The authors argue that today's consolidated financial reports obscure the real cost of making products. They can produce information that conflicts with a manager's intuition concerning efficiency on the floor, and may make the manager's job more difficult. Current accounting systems, among other a things, commonly use direct labor to allocate overhead costs to products. When overhead burden rates are high, small savings in direct labor translate into large impacts on cost distributions and product costs. Quote: "Managers soon discover that any process that requires relatively large amounts of direct labor seems very expensive. In fact, it usually becomes easy to find a supplier that can produce the labor-intense component or subassembly cheaper than the cost center can fabricate it." Problem: factory overhead isn't driven by direct labor hours, so outsourcing saves only a small fraction of the component/product cost.
The book uses an outdated vocabulary to describe lean manufacturing, referring to it as just-in-time (JIT) rather than lean. But the authors see lean as a solution to some of the problems facing manufacturing managers.
They suggest establishing three types of accounting systems in US businesses: one to satisfy financial reporting requirements; one to monitor process costs; and one to follow product costs.

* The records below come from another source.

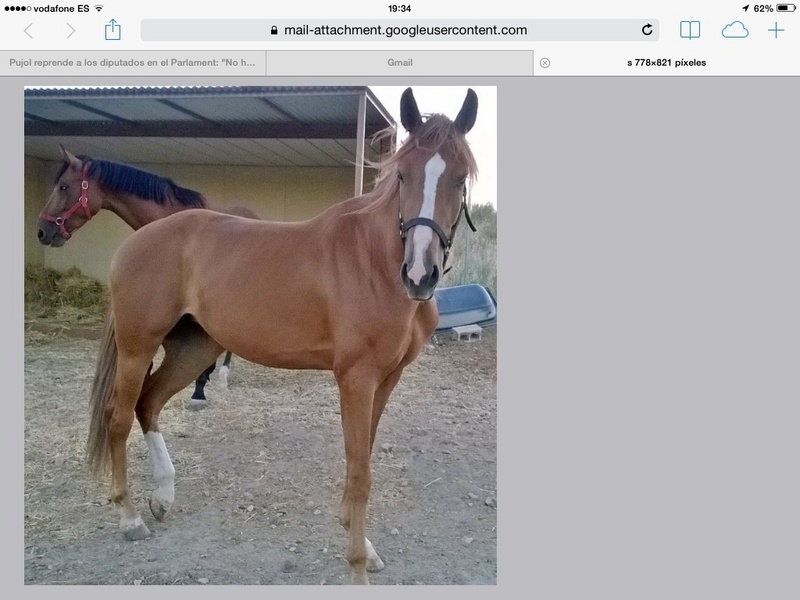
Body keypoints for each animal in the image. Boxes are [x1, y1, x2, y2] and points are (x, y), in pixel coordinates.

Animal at [86, 87, 479, 584]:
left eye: (460, 177)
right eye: (403, 174)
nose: (419, 275)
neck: (374, 262)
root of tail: (135, 242)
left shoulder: (386, 379)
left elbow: (363, 457)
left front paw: (361, 543)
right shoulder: (356, 379)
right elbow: (360, 471)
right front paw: (357, 565)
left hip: (195, 348)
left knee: (148, 404)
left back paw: (163, 498)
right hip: (137, 349)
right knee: (119, 417)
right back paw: (130, 517)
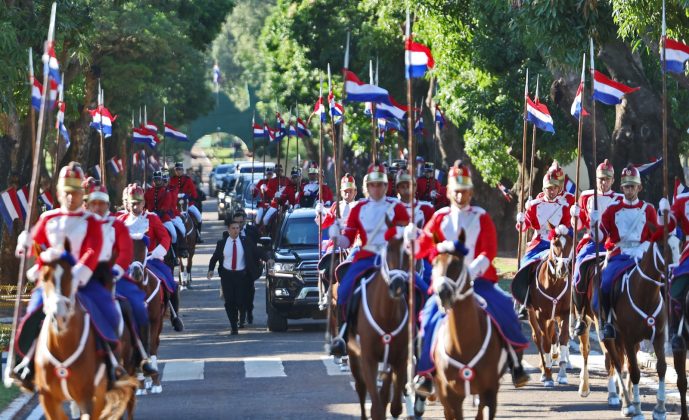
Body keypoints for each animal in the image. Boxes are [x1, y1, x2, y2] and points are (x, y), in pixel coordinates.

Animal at [34, 243, 137, 420]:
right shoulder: (49, 400)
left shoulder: (90, 398)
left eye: (71, 275)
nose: (59, 316)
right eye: (44, 277)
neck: (63, 346)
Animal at [346, 221, 412, 418]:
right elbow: (376, 407)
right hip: (353, 353)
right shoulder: (368, 357)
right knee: (361, 387)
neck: (385, 314)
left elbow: (394, 403)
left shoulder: (399, 358)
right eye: (388, 248)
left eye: (410, 249)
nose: (397, 286)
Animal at [432, 231, 508, 418]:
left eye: (457, 263)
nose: (442, 293)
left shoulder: (490, 392)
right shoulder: (451, 396)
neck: (463, 343)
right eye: (434, 263)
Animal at [524, 225, 572, 388]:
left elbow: (563, 339)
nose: (562, 269)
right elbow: (544, 342)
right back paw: (545, 370)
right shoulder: (541, 315)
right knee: (538, 337)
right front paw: (549, 376)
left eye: (570, 243)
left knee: (552, 335)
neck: (554, 283)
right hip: (533, 315)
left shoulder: (564, 313)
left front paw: (562, 375)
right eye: (555, 243)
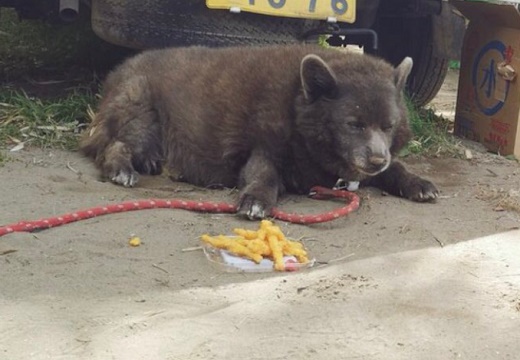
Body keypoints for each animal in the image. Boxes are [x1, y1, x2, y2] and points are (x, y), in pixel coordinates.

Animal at [81, 45, 438, 219]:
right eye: (354, 124)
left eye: (388, 126)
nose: (377, 160)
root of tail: (116, 73)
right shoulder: (263, 151)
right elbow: (264, 177)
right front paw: (256, 199)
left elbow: (398, 167)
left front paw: (416, 182)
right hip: (141, 113)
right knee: (114, 146)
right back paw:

Reading Relevance Lost causes me to pose this question: How much of the widely publicized manufacturing cost disadvantage of high-wage countries like the US relative to low-wage countries is due to real cost differences, and how much is an accounting artifact? If US companies don't really know their production costs, then management decisions to offshore/outsource production or strive to eliminate direct labor could be serious mistakes.